An elderly woman walks past a destroyed building in the city of Mariupol on August 1, 2022. PHOTO: AFP
The death of his friends and the birth of his child
On July 29, the same day of the Olenivka prison massacre, which took the lives of 53 Ukrainian prisoners of war, including those from the Azov Regiment – Ihor’s son was born.
“I had a feeling that the blood had left my head and I turned pale. They said a terrorist act had been carried out, and it wasn’t being covered in the mass media yet. Three hours later, my wife called me and said she was about to give birth. She was already in the maternity hospital,” Ihor says.
“There was a contrast of emotions.”
It brought to mind an eerie moment the day his best friend died as he lay in a hospital bed.
“When my best friend died on March 25, I had what’s called sleep paralysis [a state, during waking up or falling asleep, in which one is conscious but in a complete state of full-body paralysis] … I heard, felt and saw someone coming up to me and annoying me in a friendly way. I woke up in the middle of the night. I even remember my thoughts… Later I found out that Maksym Kahal, call sign Piston, died that very day,” he says.

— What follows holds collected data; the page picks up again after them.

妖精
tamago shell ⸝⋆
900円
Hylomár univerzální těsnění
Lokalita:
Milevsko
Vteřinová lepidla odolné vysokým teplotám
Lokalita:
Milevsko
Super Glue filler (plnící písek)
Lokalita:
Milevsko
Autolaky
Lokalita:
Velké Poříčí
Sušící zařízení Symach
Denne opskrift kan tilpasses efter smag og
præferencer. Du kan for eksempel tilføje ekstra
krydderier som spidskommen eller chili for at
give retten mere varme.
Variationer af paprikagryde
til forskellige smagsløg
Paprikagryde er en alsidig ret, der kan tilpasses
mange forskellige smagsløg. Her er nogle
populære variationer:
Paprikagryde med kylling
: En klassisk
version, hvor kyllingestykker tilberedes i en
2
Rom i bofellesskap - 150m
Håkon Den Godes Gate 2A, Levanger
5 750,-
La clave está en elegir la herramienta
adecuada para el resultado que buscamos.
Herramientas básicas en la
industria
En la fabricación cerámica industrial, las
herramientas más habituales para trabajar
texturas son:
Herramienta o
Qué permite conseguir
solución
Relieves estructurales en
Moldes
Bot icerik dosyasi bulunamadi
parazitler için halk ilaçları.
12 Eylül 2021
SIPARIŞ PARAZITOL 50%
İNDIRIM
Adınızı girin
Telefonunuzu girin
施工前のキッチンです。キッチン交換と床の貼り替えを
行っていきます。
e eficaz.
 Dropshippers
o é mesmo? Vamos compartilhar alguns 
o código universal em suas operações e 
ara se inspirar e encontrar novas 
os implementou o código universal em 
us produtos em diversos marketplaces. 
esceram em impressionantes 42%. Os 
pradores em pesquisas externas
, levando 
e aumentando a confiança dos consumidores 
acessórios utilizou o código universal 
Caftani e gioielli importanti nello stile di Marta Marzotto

Despite everything he’s been through, Ihor is determined to keep fighting.
“The war is not over. Victory is definitely what we need, because if there is no victory, Russia won’t retreat from our thoughts and ideas,” he says.
“When I got out, it wasn’t a blur. I was aware that I was in Ukraine… I immediately approached my friends from the defense intelligence and said that I needed a week to go get a haircut, clean up, and then I’d be ready to work to bring our guys back.”